Saved data entries:
━━━━━━━━━━
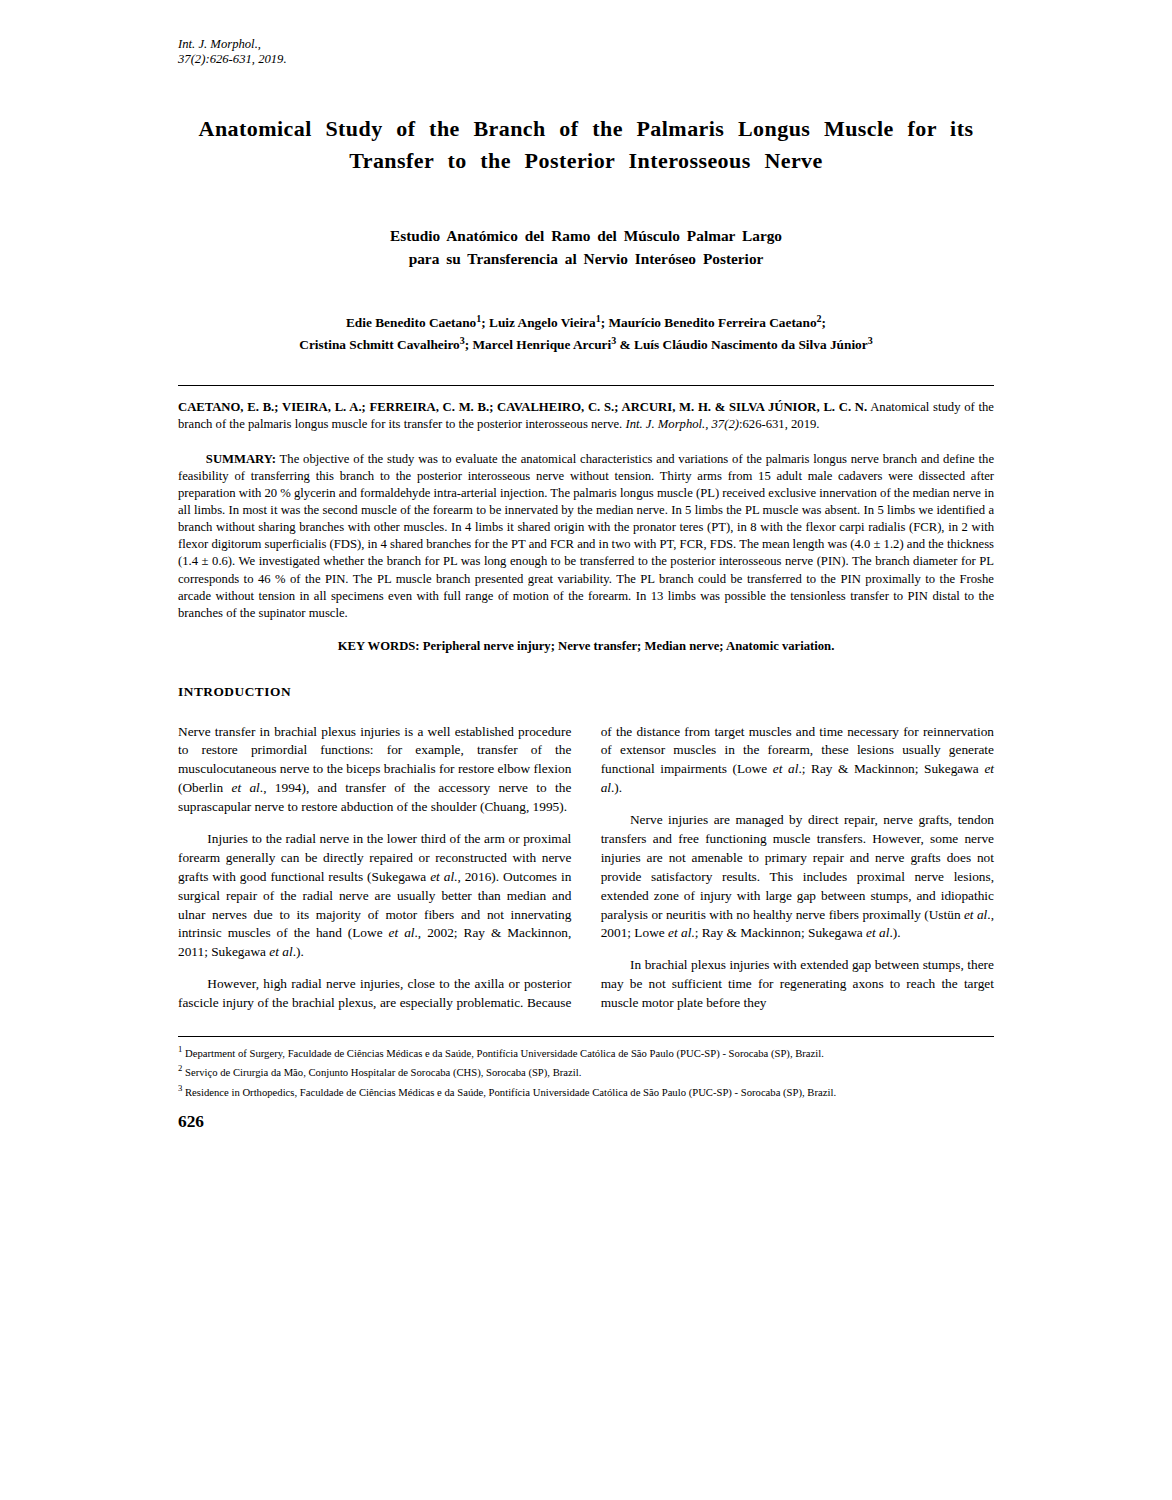Int. J. Morphol.,
37(2):626-631, 2019.
Anatomical Study of the Branch of the Palmaris Longus Muscle for its Transfer to the Posterior Interosseous Nerve
Estudio Anatómico del Ramo del Músculo Palmar Largo
para su Transferencia al Nervio Interóseo Posterior
Edie Benedito Caetano1; Luiz Angelo Vieira1; Maurício Benedito Ferreira Caetano2;
Cristina Schmitt Cavalheiro3; Marcel Henrique Arcuri3 & Luís Cláudio Nascimento da Silva Júnior3
CAETANO, E. B.; VIEIRA, L. A.; FERREIRA, C. M. B.; CAVALHEIRO, C. S.; ARCURI, M. H. & SILVA JÚNIOR, L. C. N. Anatomical study of the branch of the palmaris longus muscle for its transfer to the posterior interosseous nerve. Int. J. Morphol., 37(2):626-631, 2019.
SUMMARY: The objective of the study was to evaluate the anatomical characteristics and variations of the palmaris longus nerve branch and define the feasibility of transferring this branch to the posterior interosseous nerve without tension. Thirty arms from 15 adult male cadavers were dissected after preparation with 20 % glycerin and formaldehyde intra-arterial injection. The palmaris longus muscle (PL) received exclusive innervation of the median nerve in all limbs. In most it was the second muscle of the forearm to be innervated by the median nerve. In 5 limbs the PL muscle was absent. In 5 limbs we identified a branch without sharing branches with other muscles. In 4 limbs it shared origin with the pronator teres (PT), in 8 with the flexor carpi radialis (FCR), in 2 with flexor digitorum superficialis (FDS), in 4 shared branches for the PT and FCR and in two with PT, FCR, FDS. The mean length was (4.0 ± 1.2) and the thickness (1.4 ± 0.6). We investigated whether the branch for PL was long enough to be transferred to the posterior interosseous nerve (PIN). The branch diameter for PL corresponds to 46 % of the PIN. The PL muscle branch presented great variability. The PL branch could be transferred to the PIN proximally to the Froshe arcade without tension in all specimens even with full range of motion of the forearm. In 13 limbs was possible the tensionless transfer to PIN distal to the branches of the supinator muscle.
KEY WORDS: Peripheral nerve injury; Nerve transfer; Median nerve; Anatomic variation.
INTRODUCTION
Nerve transfer in brachial plexus injuries is a well established procedure to restore primordial functions: for example, transfer of the musculocutaneous nerve to the biceps brachialis for restore elbow flexion (Oberlin et al., 1994), and transfer of the accessory nerve to the suprascapular nerve to restore abduction of the shoulder (Chuang, 1995).
Injuries to the radial nerve in the lower third of the arm or proximal forearm generally can be directly repaired or reconstructed with nerve grafts with good functional results (Sukegawa et al., 2016). Outcomes in surgical repair of the radial nerve are usually better than median and ulnar nerves due to its majority of motor fibers and not innervating intrinsic muscles of the hand (Lowe et al., 2002; Ray & Mackinnon, 2011; Sukegawa et al.).
However, high radial nerve injuries, close to the axilla or posterior fascicle injury of the brachial plexus, are especially problematic. Because of the distance from target muscles and time necessary for reinnervation of extensor muscles in the forearm, these lesions usually generate functional impairments (Lowe et al.; Ray & Mackinnon; Sukegawa et al.).
Nerve injuries are managed by direct repair, nerve grafts, tendon transfers and free functioning muscle transfers. However, some nerve injuries are not amenable to primary repair and nerve grafts does not provide satisfactory results. This includes proximal nerve lesions, extended zone of injury with large gap between stumps, and idiopathic paralysis or neuritis with no healthy nerve fibers proximally (Ustün et al., 2001; Lowe et al.; Ray & Mackinnon; Sukegawa et al.).
In brachial plexus injuries with extended gap between stumps, there may be not sufficient time for regenerating axons to reach the target muscle motor plate before they
1 Department of Surgery, Faculdade de Ciências Médicas e da Saúde, Pontifícia Universidade Católica de São Paulo (PUC-SP) - Sorocaba (SP), Brazil.
2 Serviço de Cirurgia da Mão, Conjunto Hospitalar de Sorocaba (CHS), Sorocaba (SP), Brazil.
3 Residence in Orthopedics, Faculdade de Ciências Médicas e da Saúde, Pontifícia Universidade Católica de São Paulo (PUC-SP) - Sorocaba (SP), Brazil.
626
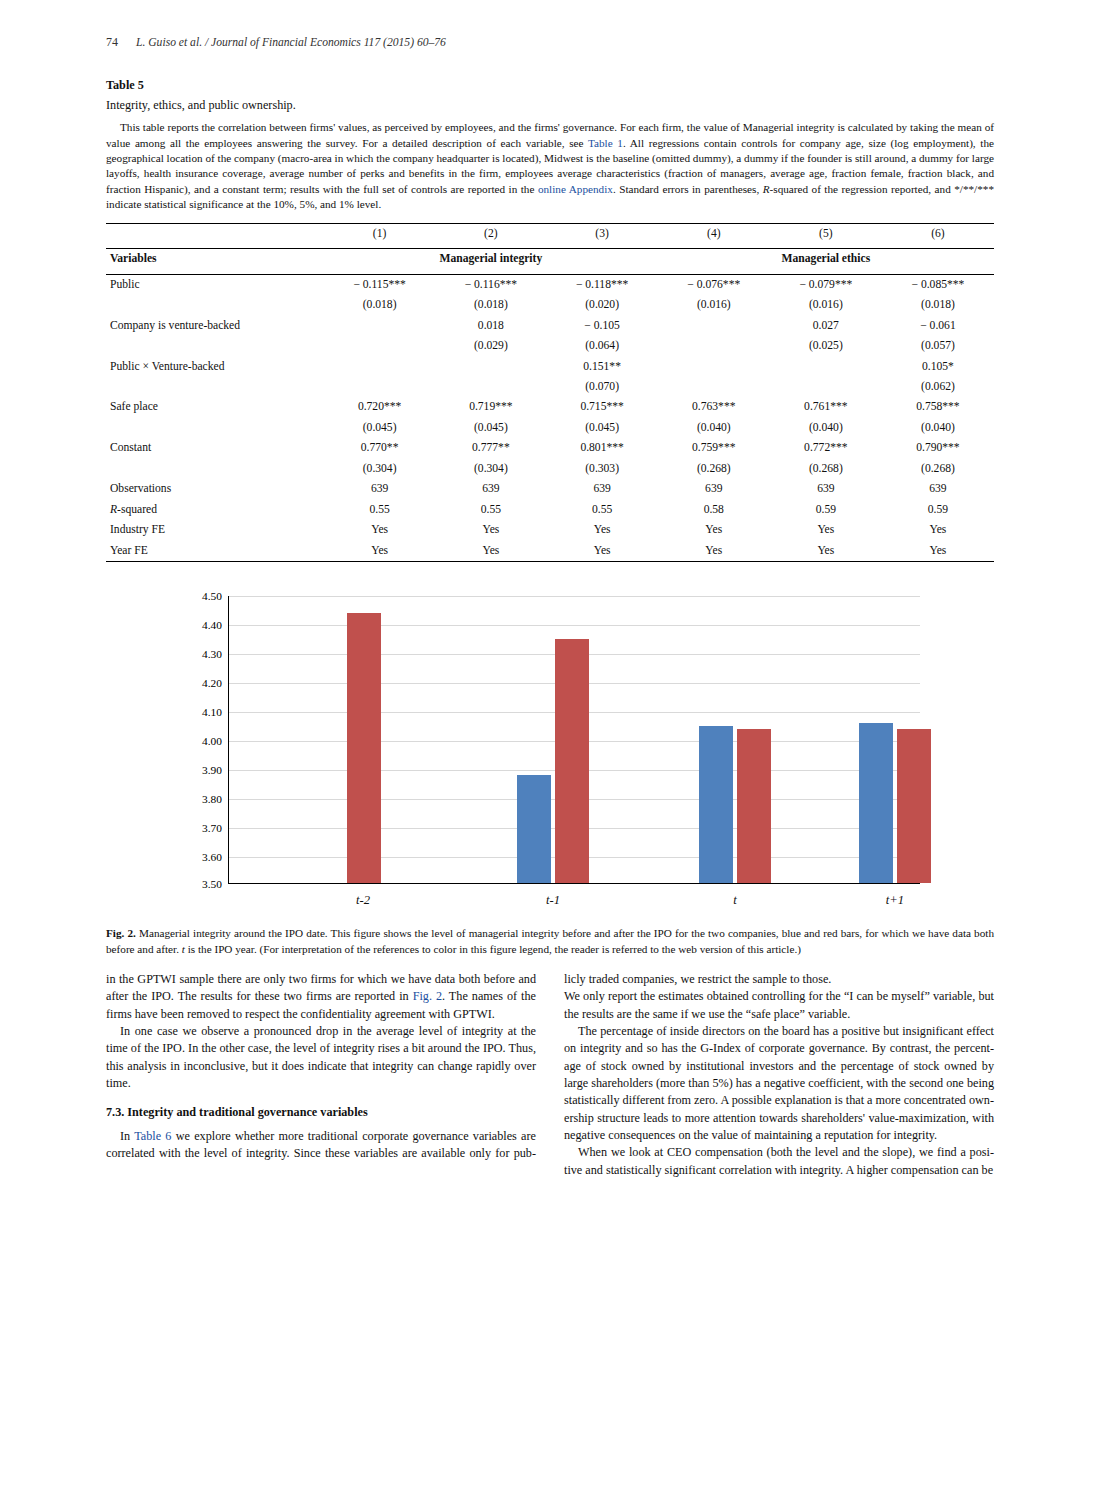74
L. Guiso et al. / Journal of Financial Economics 117 (2015) 60–76
Table 5
Integrity, ethics, and public ownership.
This table reports the correlation between firms' values, as perceived by employees, and the firms' governance. For each firm, the value of Managerial integrity is calculated by taking the mean of value among all the employees answering the survey. For a detailed description of each variable, see Table 1. All regressions contain controls for company age, size (log employment), the geographical location of the company (macro-area in which the company headquarter is located), Midwest is the baseline (omitted dummy), a dummy if the founder is still around, a dummy for large layoffs, health insurance coverage, average number of perks and benefits in the firm, employees average characteristics (fraction of managers, average age, fraction female, fraction black, and fraction Hispanic), and a constant term; results with the full set of controls are reported in the online Appendix. Standard errors in parentheses, R-squared of the regression reported, and */**/*** indicate statistical significance at the 10%, 5%, and 1% level.
| | (1) | (2) | (3) | (4) | (5) | (6) |
| Variables | Managerial integrity | Managerial ethics |
| Public | − 0.115*** | − 0.116*** | − 0.118*** | − 0.076*** | − 0.079*** | − 0.085*** |
| | (0.018) | (0.018) | (0.020) | (0.016) | (0.016) | (0.018) |
| Company is venture-backed | | 0.018 | − 0.105 | | 0.027 | − 0.061 |
| | | (0.029) | (0.064) | | (0.025) | (0.057) |
| Public × Venture-backed | | | 0.151** | | | 0.105* |
| | | | (0.070) | | | (0.062) |
| Safe place | 0.720*** | 0.719*** | 0.715*** | 0.763*** | 0.761*** | 0.758*** |
| | (0.045) | (0.045) | (0.045) | (0.040) | (0.040) | (0.040) |
| Constant | 0.770** | 0.777** | 0.801*** | 0.759*** | 0.772*** | 0.790*** |
| | (0.304) | (0.304) | (0.303) | (0.268) | (0.268) | (0.268) |
| Observations | 639 | 639 | 639 | 639 | 639 | 639 |
| R -squared | 0.55 | 0.55 | 0.55 | 0.58 | 0.59 | 0.59 |
| Industry FE | Yes | Yes | Yes | Yes | Yes | Yes |
| Year FE | Yes | Yes | Yes | Yes | Yes | Yes |
4.50
4.40
4.30
4.20
4.10
4.00
3.90
3.80
3.70
3.60
3.50
t-2
t-1
t
t+1
Fig. 2. Managerial integrity around the IPO date. This figure shows the level of managerial integrity before and after the IPO for the two companies, blue and red bars, for which we have data both before and after. t is the IPO year. (For interpretation of the references to color in this figure legend, the reader is referred to the web version of this article.)
in the GPTWI sample there are only two firms for which we have data both before and after the IPO. The results for these two firms are reported in Fig. 2. The names of the firms have been removed to respect the confidentiality agreement with GPTWI.
In one case we observe a pronounced drop in the average level of integrity at the time of the IPO. In the other case, the level of integrity rises a bit around the IPO. Thus, this analysis in inconclusive, but it does indicate that integrity can change rapidly over time.
7.3. Integrity and traditional governance variables
In Table 6 we explore whether more traditional corporate governance variables are correlated with the level of integrity. Since these variables are available only for publicly traded companies, we restrict the sample to those.
We only report the estimates obtained controlling for the “I can be myself” variable, but the results are the same if we use the “safe place” variable.
The percentage of inside directors on the board has a positive but insignificant effect on integrity and so has the G-Index of corporate governance. By contrast, the percentage of stock owned by institutional investors and the percentage of stock owned by large shareholders (more than 5%) has a negative coefficient, with the second one being statistically different from zero. A possible explanation is that a more concentrated ownership structure leads to more attention towards shareholders' value-maximization, with negative consequences on the value of maintaining a reputation for integrity.
When we look at CEO compensation (both the level and the slope), we find a positive and statistically significant correlation with integrity. A higher compensation can be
━━━━━━━━━━
→ REQUIRED WORK:
Keep the pictures out of your copy, and repeat every entry above exactly.

→ TASK RESPONSE:
Int. J. Morphol.,
37(2):626-631, 2019.
Anatomical Study of the Branch of the Palmaris Longus Muscle for its Transfer to the Posterior Interosseous Nerve
Estudio Anatómico del Ramo del Músculo Palmar Largo
para su Transferencia al Nervio Interóseo Posterior
Edie Benedito Caetano1; Luiz Angelo Vieira1; Maurício Benedito Ferreira Caetano2;
Cristina Schmitt Cavalheiro3; Marcel Henrique Arcuri3 & Luís Cláudio Nascimento da Silva Júnior3
CAETANO, E. B.; VIEIRA, L. A.; FERREIRA, C. M. B.; CAVALHEIRO, C. S.; ARCURI, M. H. & SILVA JÚNIOR, L. C. N. Anatomical study of the branch of the palmaris longus muscle for its transfer to the posterior interosseous nerve. Int. J. Morphol., 37(2):626-631, 2019.
SUMMARY: The objective of the study was to evaluate the anatomical characteristics and variations of the palmaris longus nerve branch and define the feasibility of transferring this branch to the posterior interosseous nerve without tension. Thirty arms from 15 adult male cadavers were dissected after preparation with 20 % glycerin and formaldehyde intra-arterial injection. The palmaris longus muscle (PL) received exclusive innervation of the median nerve in all limbs. In most it was the second muscle of the forearm to be innervated by the median nerve. In 5 limbs the PL muscle was absent. In 5 limbs we identified a branch without sharing branches with other muscles. In 4 limbs it shared origin with the pronator teres (PT), in 8 with the flexor carpi radialis (FCR), in 2 with flexor digitorum superficialis (FDS), in 4 shared branches for the PT and FCR and in two with PT, FCR, FDS. The mean length was (4.0 ± 1.2) and the thickness (1.4 ± 0.6). We investigated whether the branch for PL was long enough to be transferred to the posterior interosseous nerve (PIN). The branch diameter for PL corresponds to 46 % of the PIN. The PL muscle branch presented great variability. The PL branch could be transferred to the PIN proximally to the Froshe arcade without tension in all specimens even with full range of motion of the forearm. In 13 limbs was possible the tensionless transfer to PIN distal to the branches of the supinator muscle.
KEY WORDS: Peripheral nerve injury; Nerve transfer; Median nerve; Anatomic variation.
INTRODUCTION
Nerve transfer in brachial plexus injuries is a well established procedure to restore primordial functions: for example, transfer of the musculocutaneous nerve to the biceps brachialis for restore elbow flexion (Oberlin et al., 1994), and transfer of the accessory nerve to the suprascapular nerve to restore abduction of the shoulder (Chuang, 1995).
Injuries to the radial nerve in the lower third of the arm or proximal forearm generally can be directly repaired or reconstructed with nerve grafts with good functional results (Sukegawa et al., 2016). Outcomes in surgical repair of the radial nerve are usually better than median and ulnar nerves due to its majority of motor fibers and not innervating intrinsic muscles of the hand (Lowe et al., 2002; Ray & Mackinnon, 2011; Sukegawa et al.).
However, high radial nerve injuries, close to the axilla or posterior fascicle injury of the brachial plexus, are especially problematic. Because of the distance from target muscles and time necessary for reinnervation of extensor muscles in the forearm, these lesions usually generate functional impairments (Lowe et al.; Ray & Mackinnon; Sukegawa et al.).
Nerve injuries are managed by direct repair, nerve grafts, tendon transfers and free functioning muscle transfers. However, some nerve injuries are not amenable to primary repair and nerve grafts does not provide satisfactory results. This includes proximal nerve lesions, extended zone of injury with large gap between stumps, and idiopathic paralysis or neuritis with no healthy nerve fibers proximally (Ustün et al., 2001; Lowe et al.; Ray & Mackinnon; Sukegawa et al.).
In brachial plexus injuries with extended gap between stumps, there may be not sufficient time for regenerating axons to reach the target muscle motor plate before they
1 Department of Surgery, Faculdade de Ciências Médicas e da Saúde, Pontifícia Universidade Católica de São Paulo (PUC-SP) - Sorocaba (SP), Brazil.
2 Serviço de Cirurgia da Mão, Conjunto Hospitalar de Sorocaba (CHS), Sorocaba (SP), Brazil.
3 Residence in Orthopedics, Faculdade de Ciências Médicas e da Saúde, Pontifícia Universidade Católica de São Paulo (PUC-SP) - Sorocaba (SP), Brazil.
626
74
L. Guiso et al. / Journal of Financial Economics 117 (2015) 60–76
Table 5
Integrity, ethics, and public ownership.
This table reports the correlation between firms' values, as perceived by employees, and the firms' governance. For each firm, the value of Managerial integrity is calculated by taking the mean of value among all the employees answering the survey. For a detailed description of each variable, see Table 1. All regressions contain controls for company age, size (log employment), the geographical location of the company (macro-area in which the company headquarter is located), Midwest is the baseline (omitted dummy), a dummy if the founder is still around, a dummy for large layoffs, health insurance coverage, average number of perks and benefits in the firm, employees average characteristics (fraction of managers, average age, fraction female, fraction black, and fraction Hispanic), and a constant term; results with the full set of controls are reported in the online Appendix. Standard errors in parentheses, R-squared of the regression reported, and */**/*** indicate statistical significance at the 10%, 5%, and 1% level.
| | (1) | (2) | (3) | (4) | (5) | (6) |
| Variables | Managerial integrity | Managerial ethics |
| Public | − 0.115*** | − 0.116*** | − 0.118*** | − 0.076*** | − 0.079*** | − 0.085*** |
| | (0.018) | (0.018) | (0.020) | (0.016) | (0.016) | (0.018) |
| Company is venture-backed | | 0.018 | − 0.105 | | 0.027 | − 0.061 |
| | | (0.029) | (0.064) | | (0.025) | (0.057) |
| Public × Venture-backed | | | 0.151** | | | 0.105* |
| | | | (0.070) | | | (0.062) |
| Safe place | 0.720*** | 0.719*** | 0.715*** | 0.763*** | 0.761*** | 0.758*** |
| | (0.045) | (0.045) | (0.045) | (0.040) | (0.040) | (0.040) |
| Constant | 0.770** | 0.777** | 0.801*** | 0.759*** | 0.772*** | 0.790*** |
| | (0.304) | (0.304) | (0.303) | (0.268) | (0.268) | (0.268) |
| Observations | 639 | 639 | 639 | 639 | 639 | 639 |
| R -squared | 0.55 | 0.55 | 0.55 | 0.58 | 0.59 | 0.59 |
| Industry FE | Yes | Yes | Yes | Yes | Yes | Yes |
| Year FE | Yes | Yes | Yes | Yes | Yes | Yes |
4.50
4.40
4.30
4.20
4.10
4.00
3.90
3.80
3.70
3.60
3.50
t-2
t-1
t
t+1
Fig. 2. Managerial integrity around the IPO date. This figure shows the level of managerial integrity before and after the IPO for the two companies, blue and red bars, for which we have data both before and after. t is the IPO year. (For interpretation of the references to color in this figure legend, the reader is referred to the web version of this article.)
in the GPTWI sample there are only two firms for which we have data both before and after the IPO. The results for these two firms are reported in Fig. 2. The names of the firms have been removed to respect the confidentiality agreement with GPTWI.
In one case we observe a pronounced drop in the average level of integrity at the time of the IPO. In the other case, the level of integrity rises a bit around the IPO. Thus, this analysis in inconclusive, but it does indicate that integrity can change rapidly over time.
7.3. Integrity and traditional governance variables
In Table 6 we explore whether more traditional corporate governance variables are correlated with the level of integrity. Since these variables are available only for publicly traded companies, we restrict the sample to those.
We only report the estimates obtained controlling for the “I can be myself” variable, but the results are the same if we use the “safe place” variable.
The percentage of inside directors on the board has a positive but insignificant effect on integrity and so has the G-Index of corporate governance. By contrast, the percentage of stock owned by institutional investors and the percentage of stock owned by large shareholders (more than 5%) has a negative coefficient, with the second one being statistically different from zero. A possible explanation is that a more concentrated ownership structure leads to more attention towards shareholders' value-maximization, with negative consequences on the value of maintaining a reputation for integrity.
When we look at CEO compensation (both the level and the slope), we find a positive and statistically significant correlation with integrity. A higher compensation can be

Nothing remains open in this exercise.